Another potential limitation was the 6- to 8-month lag between the implementation of the WASH interventions and conducting the household survey. It is possible that individuals who recall the intervention are also more likely to recall the cholera-related knowledge, leading to inflation of the estimated ORs. Despite the implications for recall and therefore the reliability of the coverage estimate, the results of the knowledge portion of the survey are informative. Whether or not the family received or remembered the intervention itself, the results reveal the proportion of the population that has the knowledge necessary to protect themselves and their family from cholera. It has also been argued that surveys are inadequate for collecting data on the personal issues targeted here, such as hand-washing, food hygiene, and proper sanitation practices, because rates of such behaviors are often overestimated.18
Finally, timeliness and practicality were the main criteria used to determine feasibility of the CTI approach, however, cost is also a large determinant of the feasibility of any public health program that was not considered in this analysis.
CONCLUSION
The CTI shows promise as a feasible strategy to unify effective cholera control procedures.

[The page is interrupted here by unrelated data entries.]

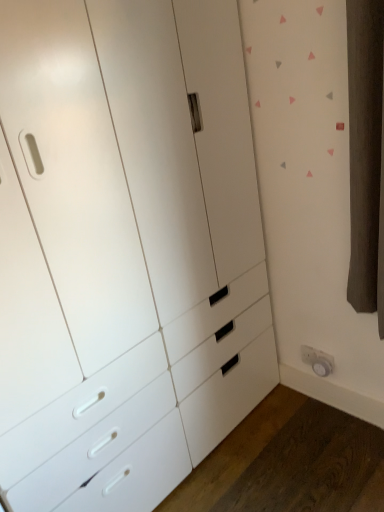
Question: From a real-world perspective, is white matte chest of drawers at center located beneath white plastic electric outlet at lower right?

Choices:
 (A) yes
 (B) no

Answer: (B)

Question: Can you confirm if white matte chest of drawers at center is wider than white plastic electric outlet at lower right?

Choices:
 (A) yes
 (B) no

Answer: (A)

Question: From the image's perspective, is white matte chest of drawers at center under white plastic electric outlet at lower right?

Choices:
 (A) no
 (B) yes

Answer: (A)

Question: Does white matte chest of drawers at center have a larger size compared to white plastic electric outlet at lower right?

Choices:
 (A) yes
 (B) no

Answer: (A)

Question: Is white matte chest of drawers at center not within white plastic electric outlet at lower right?

Choices:
 (A) yes
 (B) no

Answer: (A)

Question: Would you say white plastic electric outlet at lower right is part of white matte chest of drawers at center's contents?

Choices:
 (A) yes
 (B) no

Answer: (B)

Question: Considering the relative sizes of white plastic electric outlet at lower right and white matte chest of drawers at center in the image provided, is white plastic electric outlet at lower right taller than white matte chest of drawers at center?

Choices:
 (A) no
 (B) yes

Answer: (A)

Question: Is white plastic electric outlet at lower right positioned far away from white matte chest of drawers at center?

Choices:
 (A) yes
 (B) no

Answer: (B)

Question: Is white plastic electric outlet at lower right further to the viewer compared to white matte chest of drawers at center?

Choices:
 (A) no
 (B) yes

Answer: (B)

Question: Is white plastic electric outlet at lower right not inside white matte chest of drawers at center?

Choices:
 (A) no
 (B) yes

Answer: (B)

Question: Is white plastic electric outlet at lower right shorter than white matte chest of drawers at center?

Choices:
 (A) no
 (B) yes

Answer: (B)

Question: Is white matte chest of drawers at center completely or partially inside white plastic electric outlet at lower right?

Choices:
 (A) yes
 (B) no

Answer: (B)

Question: Looking at their shapes, would you say white matte chest of drawers at center is wider or thinner than white plastic electric outlet at lower right?

Choices:
 (A) thin
 (B) wide

Answer: (B)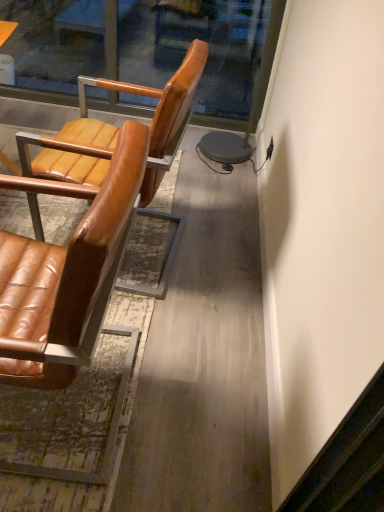
Question: Should I look upward or downward to see brown leather chair at left, which appears as the first chair when viewed from the back?

Choices:
 (A) up
 (B) down

Answer: (A)

Question: From the image's perspective, does brown leather chair at left, placed as the second chair when sorted from front to back, appear higher than transparent glass door at upper center?

Choices:
 (A) yes
 (B) no

Answer: (B)

Question: Does brown leather chair at left, placed as the second chair when sorted from front to back, lie in front of transparent glass door at upper center?

Choices:
 (A) yes
 (B) no

Answer: (A)

Question: Can you see brown leather chair at left, placed as the second chair when sorted from front to back, touching transparent glass door at upper center?

Choices:
 (A) yes
 (B) no

Answer: (B)

Question: Is brown leather chair at left, placed as the second chair when sorted from front to back, outside of transparent glass door at upper center?

Choices:
 (A) no
 (B) yes

Answer: (B)

Question: Is brown leather chair at left, which appears as the first chair when viewed from the back, not near transparent glass door at upper center?

Choices:
 (A) no
 (B) yes

Answer: (B)

Question: From the image's perspective, is brown leather chair at left, placed as the second chair when sorted from front to back, located beneath transparent glass door at upper center?

Choices:
 (A) yes
 (B) no

Answer: (A)

Question: Can you confirm if brown leather chair at left, placed as the second chair when sorted from front to back, is bigger than brown leather chair at left, the 1th chair positioned from the front?

Choices:
 (A) yes
 (B) no

Answer: (B)

Question: Can you confirm if brown leather chair at left, which appears as the first chair when viewed from the back, is positioned to the left of brown leather chair at left, arranged as the 2th chair when viewed from the back?

Choices:
 (A) no
 (B) yes

Answer: (A)

Question: Is brown leather chair at left, which appears as the first chair when viewed from the back, looking in the opposite direction of brown leather chair at left, the 1th chair positioned from the front?

Choices:
 (A) yes
 (B) no

Answer: (B)

Question: Is brown leather chair at left, placed as the second chair when sorted from front to back, thinner than brown leather chair at left, arranged as the 2th chair when viewed from the back?

Choices:
 (A) no
 (B) yes

Answer: (A)

Question: From the image's perspective, is brown leather chair at left, which appears as the first chair when viewed from the back, below brown leather chair at left, the 1th chair positioned from the front?

Choices:
 (A) no
 (B) yes

Answer: (A)

Question: Is brown leather chair at left, which appears as the first chair when viewed from the back, not inside brown leather chair at left, arranged as the 2th chair when viewed from the back?

Choices:
 (A) no
 (B) yes

Answer: (B)

Question: Considering the relative positions of brown leather chair at left, the 1th chair positioned from the front, and brown leather chair at left, placed as the second chair when sorted from front to back, in the image provided, is brown leather chair at left, the 1th chair positioned from the front, behind brown leather chair at left, placed as the second chair when sorted from front to back,?

Choices:
 (A) yes
 (B) no

Answer: (B)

We understood that this approach would represent a major change in the present procedures for cholera management, because case management, laboratory assays, and public health response are not generally tightly coordinated. The clinician would need to identify the case quickly and arrange for a rapid test to be carried out. The technician carrying out the test would notify the EDCD of the positive case, and the CTI RRT could quickly (within 2 days of the case coming for treatment) visit the neighborhood and implement within this neighborhood an integrated intervention package including WASH, health education, community mobilization, and vaccination. On its first implementation, this timeline has been extended, but through this evaluation we have revealed the current weaknesses in the cholera surveillance system and identified concrete areas for improvement seen in Table 5. These issues with the response were extensively discussed post-monsoon season and solutions were integrated into the country’s first national cholera control plan. Armed with this experience, increased awareness, available doses of vaccine, and a government and stakeholder-endorsed plan, the CTI approach has the potential to prevent the spread of cholera in the Kathmandu Valley, and eventually around the country.
Key recommendations
1 | Decentralization of case confirmation via culture to the provincial or district level |
2 | Expansion of rapid diagnostic testing at the hospital level for surveillance and response purposes |
3 | Focus on obtaining contact information at the hospital level for case follow-up |
4 | Re-routing manpower to cholera surveillance at the district level during monsoon season |
5 | Standardizing interventions and training implementers before the cholera season |
6 | Create a small national stockpile of cholera vaccine to aid the ministry in responding quickly to seasonal outbreaks |
Acknowledgments:
We would like to thank the Ministry of Health, Nepal, and the Group for Technical Assistance CTI Team for their assistance with data collection.